*** Opening of Records to use ***

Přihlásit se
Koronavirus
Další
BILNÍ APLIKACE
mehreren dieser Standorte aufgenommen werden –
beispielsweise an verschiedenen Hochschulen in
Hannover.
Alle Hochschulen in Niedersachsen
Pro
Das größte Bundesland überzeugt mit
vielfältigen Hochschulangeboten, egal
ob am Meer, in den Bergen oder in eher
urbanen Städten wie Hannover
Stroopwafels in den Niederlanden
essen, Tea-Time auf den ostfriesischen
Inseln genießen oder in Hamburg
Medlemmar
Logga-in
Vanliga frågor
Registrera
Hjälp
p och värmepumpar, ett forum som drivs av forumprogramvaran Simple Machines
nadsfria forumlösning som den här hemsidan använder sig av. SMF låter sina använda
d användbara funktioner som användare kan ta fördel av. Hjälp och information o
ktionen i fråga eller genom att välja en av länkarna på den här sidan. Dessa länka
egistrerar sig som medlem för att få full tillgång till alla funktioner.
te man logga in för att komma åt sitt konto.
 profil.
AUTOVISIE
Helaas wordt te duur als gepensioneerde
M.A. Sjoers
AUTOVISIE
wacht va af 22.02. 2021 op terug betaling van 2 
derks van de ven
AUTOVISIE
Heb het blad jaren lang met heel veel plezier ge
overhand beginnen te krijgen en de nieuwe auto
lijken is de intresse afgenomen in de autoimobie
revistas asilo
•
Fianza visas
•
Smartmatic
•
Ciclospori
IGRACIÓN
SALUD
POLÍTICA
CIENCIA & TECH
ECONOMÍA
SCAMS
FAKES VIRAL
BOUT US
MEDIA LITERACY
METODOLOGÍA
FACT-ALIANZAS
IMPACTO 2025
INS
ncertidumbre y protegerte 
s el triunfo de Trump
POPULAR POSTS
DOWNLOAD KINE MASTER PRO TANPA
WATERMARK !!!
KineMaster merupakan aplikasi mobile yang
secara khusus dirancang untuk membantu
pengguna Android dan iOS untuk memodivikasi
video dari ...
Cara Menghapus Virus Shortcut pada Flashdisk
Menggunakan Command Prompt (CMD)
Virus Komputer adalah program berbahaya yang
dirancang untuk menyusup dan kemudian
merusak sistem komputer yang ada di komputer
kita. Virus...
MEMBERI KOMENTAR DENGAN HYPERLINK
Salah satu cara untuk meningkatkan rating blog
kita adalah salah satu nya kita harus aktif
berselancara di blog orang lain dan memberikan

*** Close of Records to use ***

(Problem to work on)
Copy, exactly as written, the lines above, beginning with the one that contains "FACT-ALIANZAS" and ending with the last.

(Written solution)
FACT-ALIANZAS
IMPACTO 2025
INS
ncertidumbre y protegerte 
s el triunfo de Trump
POPULAR POSTS
DOWNLOAD KINE MASTER PRO TANPA
WATERMARK !!!
KineMaster merupakan aplikasi mobile yang
secara khusus dirancang untuk membantu
pengguna Android dan iOS untuk memodivikasi
video dari ...
Cara Menghapus Virus Shortcut pada Flashdisk
Menggunakan Command Prompt (CMD)
Virus Komputer adalah program berbahaya yang
dirancang untuk menyusup dan kemudian
merusak sistem komputer yang ada di komputer
kita. Virus...
MEMBERI KOMENTAR DENGAN HYPERLINK
Salah satu cara untuk meningkatkan rating blog
kita adalah salah satu nya kita harus aktif
berselancara di blog orang lain dan memberikan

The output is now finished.